# Camden spots



## jtm (Jun 30, 2019)

I just moved back to London after almost 10 years away. I knew there was an Aussie influx during that time, but I had no idea "flat whites" would have taken over so quickly.

Anyway, my new neighbourhood is just next to Camden (Chalk Farm) and I'm struggling to find a decent barista in my area.

Can any locals assist?


----------



## Asgross (Jun 14, 2015)

Coffee shops:
The coffee jar, parkway
The little one, regents pard road

Sent from my iPhone using Tapatalk


----------



## DanB (Aug 28, 2018)

Welcome to the area! 
Loft on Canfield Gardens (behind the Waitrose on Finchley Rd) is decent and they are pretty into their coffee. Recently doubled in size I think and they do Square Mile and have recently changed their kit to a Mythos and Victoria Arduino.
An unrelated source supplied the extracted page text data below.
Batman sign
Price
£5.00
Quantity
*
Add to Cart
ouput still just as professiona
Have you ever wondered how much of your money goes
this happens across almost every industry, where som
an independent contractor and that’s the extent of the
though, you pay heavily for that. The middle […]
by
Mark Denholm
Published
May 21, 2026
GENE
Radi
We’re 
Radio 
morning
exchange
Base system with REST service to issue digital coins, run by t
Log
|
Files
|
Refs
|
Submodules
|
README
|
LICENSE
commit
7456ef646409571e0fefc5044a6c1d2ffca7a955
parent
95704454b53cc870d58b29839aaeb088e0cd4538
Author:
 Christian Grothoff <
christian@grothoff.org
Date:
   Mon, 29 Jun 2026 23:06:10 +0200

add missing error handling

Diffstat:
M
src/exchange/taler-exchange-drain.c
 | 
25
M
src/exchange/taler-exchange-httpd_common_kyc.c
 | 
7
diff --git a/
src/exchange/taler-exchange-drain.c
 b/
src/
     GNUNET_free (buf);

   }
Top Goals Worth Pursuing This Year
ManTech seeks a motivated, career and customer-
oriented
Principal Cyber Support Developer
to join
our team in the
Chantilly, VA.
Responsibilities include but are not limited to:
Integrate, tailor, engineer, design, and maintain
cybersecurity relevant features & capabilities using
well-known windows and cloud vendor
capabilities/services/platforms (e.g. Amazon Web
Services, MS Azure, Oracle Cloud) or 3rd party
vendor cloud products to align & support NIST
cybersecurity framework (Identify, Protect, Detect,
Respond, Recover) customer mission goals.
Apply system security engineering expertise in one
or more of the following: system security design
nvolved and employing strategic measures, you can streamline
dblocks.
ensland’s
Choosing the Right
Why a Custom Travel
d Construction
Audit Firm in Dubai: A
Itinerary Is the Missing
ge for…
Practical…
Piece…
Ginger and White in Hampstead- not been for a couple of years but was set up as Aussie style. They had one nearer you on England's Lane but that seems to have closed. There are a couple of other cafes on that road but as to their quality I cannot comment.

Sent from my iPhone using Tapatalk


----------



## jtm (Jun 30, 2019)

Thanks Asgross and DanB. I'll give those a try.


----------